## The Method of Moments
The Method of Moments is a way of fitting a model to a dataset. That is, it's a mechanism for selecting a values for the model parameters out of all possible parameter values. Like all good fitting strategies, it suggests different parameter values for different datasets. MOM is can be particularly computationally effecient, and is often used as a first guess for other iterative fitting strategies.

The MOM works by reasoning that each row of the dataset is an independent draw from the likelihood function, and thus with many observations the mean, variance, and kurtosis (aka moments) in the collected data should be close to the mean, variance, and kurtosis of the actual distribution. MOM then works out equations relating the parameters we'd like to find to the theoretical moments and inverts the system of equations, producing drop-in estimators for the parameters: Plug in the observed moments get parameter estimates.
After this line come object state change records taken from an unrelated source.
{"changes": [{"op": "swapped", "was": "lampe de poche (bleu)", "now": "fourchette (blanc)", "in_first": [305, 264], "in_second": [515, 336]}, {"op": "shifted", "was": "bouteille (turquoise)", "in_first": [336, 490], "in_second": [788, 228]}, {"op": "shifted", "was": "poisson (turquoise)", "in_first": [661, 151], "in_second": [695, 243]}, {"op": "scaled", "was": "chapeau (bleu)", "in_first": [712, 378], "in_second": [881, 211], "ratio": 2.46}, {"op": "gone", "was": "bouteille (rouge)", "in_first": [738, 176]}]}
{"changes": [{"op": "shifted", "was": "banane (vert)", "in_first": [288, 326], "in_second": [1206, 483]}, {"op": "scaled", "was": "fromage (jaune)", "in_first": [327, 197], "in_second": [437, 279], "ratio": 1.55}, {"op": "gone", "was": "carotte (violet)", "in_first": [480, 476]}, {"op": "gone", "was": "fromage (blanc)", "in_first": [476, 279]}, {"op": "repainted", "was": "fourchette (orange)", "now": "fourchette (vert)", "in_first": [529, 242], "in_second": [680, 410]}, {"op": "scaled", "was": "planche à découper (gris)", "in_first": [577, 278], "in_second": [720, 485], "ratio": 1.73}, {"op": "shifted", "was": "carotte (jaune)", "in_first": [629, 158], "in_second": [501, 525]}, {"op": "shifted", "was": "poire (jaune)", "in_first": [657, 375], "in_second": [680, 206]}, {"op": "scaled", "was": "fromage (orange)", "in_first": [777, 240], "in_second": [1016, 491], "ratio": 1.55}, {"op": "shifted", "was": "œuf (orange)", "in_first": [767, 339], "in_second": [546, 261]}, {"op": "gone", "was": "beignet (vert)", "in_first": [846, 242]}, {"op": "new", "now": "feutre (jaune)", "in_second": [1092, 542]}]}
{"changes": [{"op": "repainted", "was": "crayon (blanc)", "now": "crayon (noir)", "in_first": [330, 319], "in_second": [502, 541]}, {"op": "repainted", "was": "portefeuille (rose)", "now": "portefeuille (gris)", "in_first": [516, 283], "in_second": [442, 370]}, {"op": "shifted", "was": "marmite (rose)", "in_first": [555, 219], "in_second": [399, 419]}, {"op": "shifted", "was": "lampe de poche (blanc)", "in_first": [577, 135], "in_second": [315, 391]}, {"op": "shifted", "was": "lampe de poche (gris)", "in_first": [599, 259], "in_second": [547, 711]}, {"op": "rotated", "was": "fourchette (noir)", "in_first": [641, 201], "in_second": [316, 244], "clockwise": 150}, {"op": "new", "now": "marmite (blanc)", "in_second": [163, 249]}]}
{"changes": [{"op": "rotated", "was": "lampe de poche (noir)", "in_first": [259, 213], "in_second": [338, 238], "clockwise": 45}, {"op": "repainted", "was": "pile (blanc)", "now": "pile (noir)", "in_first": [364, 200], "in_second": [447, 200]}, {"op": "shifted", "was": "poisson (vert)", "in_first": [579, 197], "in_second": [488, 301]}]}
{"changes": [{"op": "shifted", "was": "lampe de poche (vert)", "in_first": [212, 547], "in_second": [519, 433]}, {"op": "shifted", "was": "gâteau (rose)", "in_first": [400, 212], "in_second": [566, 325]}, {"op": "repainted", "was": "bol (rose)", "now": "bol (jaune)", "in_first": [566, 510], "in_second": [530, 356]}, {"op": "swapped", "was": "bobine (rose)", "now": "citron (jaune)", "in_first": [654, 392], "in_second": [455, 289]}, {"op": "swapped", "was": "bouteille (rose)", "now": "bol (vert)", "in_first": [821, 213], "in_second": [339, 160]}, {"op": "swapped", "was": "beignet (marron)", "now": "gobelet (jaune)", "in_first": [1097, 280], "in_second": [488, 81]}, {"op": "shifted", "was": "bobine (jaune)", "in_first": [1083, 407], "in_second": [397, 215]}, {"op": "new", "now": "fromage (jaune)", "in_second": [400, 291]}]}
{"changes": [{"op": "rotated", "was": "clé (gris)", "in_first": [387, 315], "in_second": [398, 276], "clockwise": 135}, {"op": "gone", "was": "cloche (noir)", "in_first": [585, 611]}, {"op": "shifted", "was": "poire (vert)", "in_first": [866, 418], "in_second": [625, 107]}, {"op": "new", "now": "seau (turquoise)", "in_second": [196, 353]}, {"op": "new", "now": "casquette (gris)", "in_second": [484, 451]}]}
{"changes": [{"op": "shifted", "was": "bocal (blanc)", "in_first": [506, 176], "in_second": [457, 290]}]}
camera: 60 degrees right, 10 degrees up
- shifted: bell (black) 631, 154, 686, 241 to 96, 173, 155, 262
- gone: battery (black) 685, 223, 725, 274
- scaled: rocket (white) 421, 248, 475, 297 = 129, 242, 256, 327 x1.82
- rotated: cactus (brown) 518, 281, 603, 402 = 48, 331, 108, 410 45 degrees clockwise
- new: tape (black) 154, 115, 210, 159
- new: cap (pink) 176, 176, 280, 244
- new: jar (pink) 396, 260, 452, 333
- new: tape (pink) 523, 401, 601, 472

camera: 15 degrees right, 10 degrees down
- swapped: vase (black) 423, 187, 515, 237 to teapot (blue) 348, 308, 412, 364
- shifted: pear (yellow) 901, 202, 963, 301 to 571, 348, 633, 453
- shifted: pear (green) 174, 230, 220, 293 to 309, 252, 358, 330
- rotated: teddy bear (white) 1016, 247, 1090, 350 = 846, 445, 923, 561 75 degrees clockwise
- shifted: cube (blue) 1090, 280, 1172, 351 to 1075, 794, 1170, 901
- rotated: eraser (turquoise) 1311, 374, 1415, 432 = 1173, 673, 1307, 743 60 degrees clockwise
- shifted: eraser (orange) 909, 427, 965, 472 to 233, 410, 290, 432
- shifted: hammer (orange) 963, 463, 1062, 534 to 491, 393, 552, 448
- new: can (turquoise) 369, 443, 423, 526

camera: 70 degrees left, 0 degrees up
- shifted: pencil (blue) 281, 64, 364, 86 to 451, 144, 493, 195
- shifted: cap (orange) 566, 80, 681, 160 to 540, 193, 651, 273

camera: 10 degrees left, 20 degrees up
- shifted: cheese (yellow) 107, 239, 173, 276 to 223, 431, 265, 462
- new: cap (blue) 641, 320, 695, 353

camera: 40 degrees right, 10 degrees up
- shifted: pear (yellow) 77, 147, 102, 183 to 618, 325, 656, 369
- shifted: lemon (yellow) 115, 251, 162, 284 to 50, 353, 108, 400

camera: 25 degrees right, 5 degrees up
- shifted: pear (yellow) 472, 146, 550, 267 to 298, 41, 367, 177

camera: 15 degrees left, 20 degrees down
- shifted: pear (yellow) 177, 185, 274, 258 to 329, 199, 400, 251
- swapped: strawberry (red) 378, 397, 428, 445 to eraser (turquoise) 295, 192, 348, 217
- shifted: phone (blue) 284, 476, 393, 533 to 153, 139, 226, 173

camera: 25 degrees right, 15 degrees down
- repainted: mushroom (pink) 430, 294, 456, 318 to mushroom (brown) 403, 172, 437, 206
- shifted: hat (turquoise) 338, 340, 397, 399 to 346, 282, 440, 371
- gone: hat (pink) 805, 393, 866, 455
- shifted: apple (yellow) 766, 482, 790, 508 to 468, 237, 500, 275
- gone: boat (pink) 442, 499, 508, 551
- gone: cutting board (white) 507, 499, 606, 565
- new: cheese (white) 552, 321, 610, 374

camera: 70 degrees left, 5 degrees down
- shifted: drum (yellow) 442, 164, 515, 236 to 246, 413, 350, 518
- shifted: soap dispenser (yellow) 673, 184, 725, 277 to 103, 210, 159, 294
The method of moments finds values for the parameters in the following way:
1) Find equations for the mean, variance, and so on of the liklihood function. These equations will involve the parameters we're trying to estimate
2) Solve the above equations for the parameters. These expressions will depend on the likelihood function's true mean, varaiance and so on.
3) Since the mean and variance of the data are probably/hopefully pretty close to the mean and variance of the actual likelihood distribution, plug those in to get the parameter estimates.


#### Warning
The MOM only works on datasets where each row can be viewed as an independent draw from some (possibly multidimensional) probability distribution. This occurs, e.g., for data that are a random sample of a population, and fails for data where knowing the values in row 1 in addition to the parameters affects the probability of particular values appearing in row 2, e.g. time series data. [In terms of the likelihood function, these conditions specify that the overal probability of the dataset can be found by multiplying the probabilty of each row, rather than via the general-case chain of conditional probabilites]

### Example: Uniform distribution on (a,b)
Suppose that we have N rows of data with one value per row. Further, suppose that we're fitting a model where
$$P(X=x\,|\,a,b)=Uniform(a,b)=\frac{1}{b-a}$$

First, what are the first two moments of a uniform distribution? [We choose two moments because there are two unknown parameters: $a$ and $b$]. Via either integration, Wolfram, or wikipedia the first two moments are:

$$\mu=\frac{a+b}{2} \ \ \ \ \ \ \ \  \sigma^2=\frac{(b-a)^2}{12}$$

Solving these,
$$b=2\mu-a \ \ \ \ \ \ \ \ \sigma^2=\frac{(2\mu-2a)^2}{12}$$
$$b=2\mu-a \ \ \ \ \ \ \ \ a=\mu\pm\sqrt{3\sigma^2}$$

So if the sample mean and variance in our data are 2 and 3, respectively, we'd get:

In [11]:
import math
mu=2
sigma2=3

rad=math.sqrt(3*sigma2)
a1=mu+rad
a2=mu-rad
b=2*m1-a1
print("a:{},{} b:{}".format(a1,a2,b))

a:5.0,-1.0 b:-1.0


However, the $a=-1$ solution is degenerate, and so uniform (-1,5) is MOM estiamte for this model given these data.